Кафка слаб перед своим отцом, перед семейным, почти ненавистным, окружением, перед жизнью. Он был плохо вооружен для борьбы, обречен на поражение и жил, прекрасно понимая это. Но, проходя через ненависть, он стремился к любви. Ненавидя отца, он вместе с тем любил его, он восхищался его энергией и предприимчивостью. Так, через воскрешение эдиповских тем были созданы все условия для появления невроза.

Видимо, наиболее парализующее воздействие отца, устрашающего и почитаемого, сказалось на его сексуальности. В дневниках Кафка пишет: «Юношей я был так неискушен и равнодушен в сексуальном плане (и очень долго оставался бы таким, если бы меня насильно не толкнули в область сексуального), как сегодня, скажем, к теории относительности». Однажды, когда Францу было лет шестнадцать, отец посоветовал ему посещать проституток, чем невероятно травмировал сына.

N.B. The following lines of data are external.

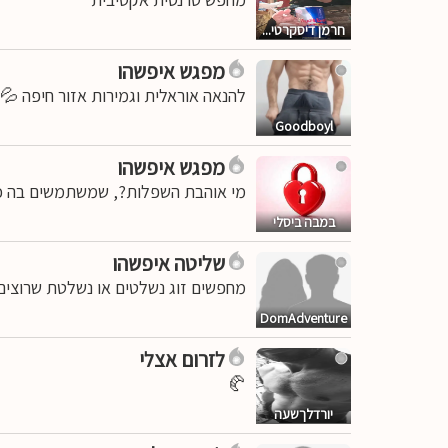
חרמן דיסקרטי...
מפגש איפשהו
להנאה אוראלית וגמירות אזור חיפה 💦
Goodboyl
מפגש איפשהו
מי אוהבת השפלות?, שמשתמשים בה כמ
במבה ביסלי
שליטה איפשהו
מחפשים זוג נשלטים או נשלטת שרוצים
DomAdventure
לזרום אצלי
🥐
יורדלךשעה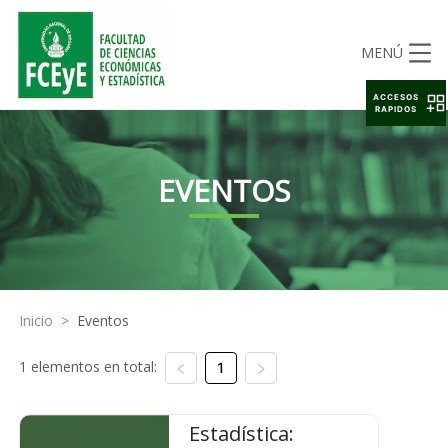
MENÚ
ACCESOS
RAPIDOS
EVENTOS
Inicio
>
Eventos
1 elementos en total:
1
Estadística:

Но позднее Кафка так и делал.

В 1913 году он пережил свой первый чувственный опыт с женщиной — продавщицей из магазина готового платья. Франц, познакомившись с девицей, повел ее в гостиницу. Вначале он испытывал жуткий страх, но «когда мы под утро возвращались домой, я был счастлив, но счастье это состояло лишь в том, что моя вечно скулящая плоть наконец-то обрела покой, а самое большое счастье было в том, что все не оказалось еще более омерзительным, еще более грязным».